• [Try it] The answer should contain all of the data, retyped without any alteration.
---- Dataset records
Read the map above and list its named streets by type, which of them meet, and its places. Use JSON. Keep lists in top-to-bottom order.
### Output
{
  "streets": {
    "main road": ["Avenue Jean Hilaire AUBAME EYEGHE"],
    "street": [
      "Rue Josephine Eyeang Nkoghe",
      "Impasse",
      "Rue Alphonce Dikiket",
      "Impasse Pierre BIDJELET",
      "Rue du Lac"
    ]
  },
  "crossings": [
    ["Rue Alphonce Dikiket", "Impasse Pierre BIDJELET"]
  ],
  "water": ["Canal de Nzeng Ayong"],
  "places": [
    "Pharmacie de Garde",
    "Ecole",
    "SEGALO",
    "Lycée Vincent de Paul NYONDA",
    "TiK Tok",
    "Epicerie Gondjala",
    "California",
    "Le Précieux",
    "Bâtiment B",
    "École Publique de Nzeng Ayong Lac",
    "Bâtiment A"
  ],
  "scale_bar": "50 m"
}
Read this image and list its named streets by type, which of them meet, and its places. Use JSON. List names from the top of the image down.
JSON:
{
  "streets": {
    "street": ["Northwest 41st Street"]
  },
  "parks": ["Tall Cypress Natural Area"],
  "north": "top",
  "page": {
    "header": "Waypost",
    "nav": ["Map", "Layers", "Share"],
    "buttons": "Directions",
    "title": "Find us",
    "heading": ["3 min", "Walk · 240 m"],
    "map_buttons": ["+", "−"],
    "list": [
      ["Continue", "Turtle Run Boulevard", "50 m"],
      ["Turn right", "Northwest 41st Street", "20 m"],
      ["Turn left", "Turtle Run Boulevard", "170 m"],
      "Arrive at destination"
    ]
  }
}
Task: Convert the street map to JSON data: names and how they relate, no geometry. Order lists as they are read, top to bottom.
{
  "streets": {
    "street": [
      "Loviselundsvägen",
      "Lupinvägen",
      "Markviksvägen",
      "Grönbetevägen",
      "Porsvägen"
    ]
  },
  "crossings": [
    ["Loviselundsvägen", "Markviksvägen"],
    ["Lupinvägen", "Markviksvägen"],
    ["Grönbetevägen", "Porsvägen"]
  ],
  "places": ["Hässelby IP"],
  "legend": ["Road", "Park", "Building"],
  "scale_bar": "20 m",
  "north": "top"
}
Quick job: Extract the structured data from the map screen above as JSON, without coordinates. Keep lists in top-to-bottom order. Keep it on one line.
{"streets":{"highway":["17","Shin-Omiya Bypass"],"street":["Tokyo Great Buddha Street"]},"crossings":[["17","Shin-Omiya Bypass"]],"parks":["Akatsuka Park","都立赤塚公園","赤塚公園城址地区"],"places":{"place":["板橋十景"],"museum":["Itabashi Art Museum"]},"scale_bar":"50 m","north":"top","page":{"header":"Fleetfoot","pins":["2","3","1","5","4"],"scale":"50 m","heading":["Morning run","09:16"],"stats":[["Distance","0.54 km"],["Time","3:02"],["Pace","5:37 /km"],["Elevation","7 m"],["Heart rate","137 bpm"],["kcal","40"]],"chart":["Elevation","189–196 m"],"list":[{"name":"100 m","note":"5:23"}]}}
--------
• [Exercise output]
Read the map above and list its named streets by type, which of them meet, and its places. Use JSON. Keep lists in top-to-bottom order.
### Output
{
  "streets": {
    "main road": ["Avenue Jean Hilaire AUBAME EYEGHE"],
    "street": [
      "Rue Josephine Eyeang Nkoghe",
      "Impasse",
      "Rue Alphonce Dikiket",
      "Impasse Pierre BIDJELET",
      "Rue du Lac"
    ]
  },
  "crossings": [
    ["Rue Alphonce Dikiket", "Impasse Pierre BIDJELET"]
  ],
  "water": ["Canal de Nzeng Ayong"],
  "places": [
    "Pharmacie de Garde",
    "Ecole",
    "SEGALO",
    "Lycée Vincent de Paul NYONDA",
    "TiK Tok",
    "Epicerie Gondjala",
    "California",
    "Le Précieux",
    "Bâtiment B",
    "École Publique de Nzeng Ayong Lac",
    "Bâtiment A"
  ],
  "scale_bar": "50 m"
}
Read this image and list its named streets by type, which of them meet, and its places. Use JSON. List names from the top of the image down.
JSON:
{
  "streets": {
    "street": ["Northwest 41st Street"]
  },
  "parks": ["Tall Cypress Natural Area"],
  "north": "top",
  "page": {
    "header": "Waypost",
    "nav": ["Map", "Layers", "Share"],
    "buttons": "Directions",
    "title": "Find us",
    "heading": ["3 min", "Walk · 240 m"],
    "map_buttons": ["+", "−"],
    "list": [
      ["Continue", "Turtle Run Boulevard", "50 m"],
      ["Turn right", "Northwest 41st Street", "20 m"],
      ["Turn left", "Turtle Run Boulevard", "170 m"],
      "Arrive at destination"
    ]
  }
}
Task: Convert the street map to JSON data: names and how they relate, no geometry. Order lists as they are read, top to bottom.
{
  "streets": {
    "street": [
      "Loviselundsvägen",
      "Lupinvägen",
      "Markviksvägen",
      "Grönbetevägen",
      "Porsvägen"
    ]
  },
  "crossings": [
    ["Loviselundsvägen", "Markviksvägen"],
    ["Lupinvägen", "Markviksvägen"],
    ["Grönbetevägen", "Porsvägen"]
  ],
  "places": ["Hässelby IP"],
  "legend": ["Road", "Park", "Building"],
  "scale_bar": "20 m",
  "north": "top"
}
Quick job: Extract the structured data from the map screen above as JSON, without coordinates. Keep lists in top-to-bottom order. Keep it on one line.
{"streets":{"highway":["17","Shin-Omiya Bypass"],"street":["Tokyo Great Buddha Street"]},"crossings":[["17","Shin-Omiya Bypass"]],"parks":["Akatsuka Park","都立赤塚公園","赤塚公園城址地区"],"places":{"place":["板橋十景"],"museum":["Itabashi Art Museum"]},"scale_bar":"50 m","north":"top","page":{"header":"Fleetfoot","pins":["2","3","1","5","4"],"scale":"50 m","heading":["Morning run","09:16"],"stats":[["Distance","0.54 km"],["Time","3:02"],["Pace","5:37 /km"],["Elevation","7 m"],["Heart rate","137 bpm"],["kcal","40"]],"chart":["Elevation","189–196 m"],"list":[{"name":"100 m","note":"5:23"}]}}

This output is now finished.